Install this agent skill to your Project
npx add-skill https://github.com/48Nauts-Operator/opencode-baseline/tree/main/global/opencode/skill/compound-engineering
SKILL.md
Compound Engineering
A development methodology where each unit of work makes subsequent work easier, not harder.
Core Philosophy
Each unit of engineering work should make subsequent units of work easier--not harder.
Traditional development accumulates technical debt. Compound engineering inverts this by creating a learning loop where each bug, failed test, or problem-solving insight gets documented and used by future work.
The Compound Engineering Loop
Plan -> Work -> Review -> Compound -> (repeat)

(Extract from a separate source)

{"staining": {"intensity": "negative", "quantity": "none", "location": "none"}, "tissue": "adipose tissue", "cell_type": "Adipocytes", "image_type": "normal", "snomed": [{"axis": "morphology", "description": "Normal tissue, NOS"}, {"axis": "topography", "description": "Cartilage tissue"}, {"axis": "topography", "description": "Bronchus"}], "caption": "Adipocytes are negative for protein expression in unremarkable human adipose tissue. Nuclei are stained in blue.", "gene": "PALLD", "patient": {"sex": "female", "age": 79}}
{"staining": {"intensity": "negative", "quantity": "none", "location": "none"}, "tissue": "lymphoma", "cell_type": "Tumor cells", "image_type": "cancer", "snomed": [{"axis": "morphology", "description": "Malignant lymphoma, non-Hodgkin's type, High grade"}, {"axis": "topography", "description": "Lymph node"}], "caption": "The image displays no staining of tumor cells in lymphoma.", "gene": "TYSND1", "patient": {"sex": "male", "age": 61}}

- Plan (40%): Research approaches, synthesize information into detailed implementation plans
- Work (20%): Execute the plan systematically with continuous validation
- Review (20%): Evaluate output quality and identify learnings
- Compound (20%): Feed results back into the system to make the next loop better
80% of compound engineering is in planning and review. 20% is in execution.
Step 1: Plan
Before writing any code, create a comprehensive plan.
Research Phase
- Codebase Analysis: Search for similar patterns, conventions, and prior art
- Commit History: Use
git logto understand how related features were built - Documentation: Check README, AGENTS.md, and inline documentation
- External Research: Search for best practices relevant to the problem
Plan Document Structure
# Feature: [Name]
## Context
- What problem does this solve?
- Who is affected?
- What's the current behavior vs desired behavior?
## Research Findings
- Similar patterns found in codebase: [list with file links]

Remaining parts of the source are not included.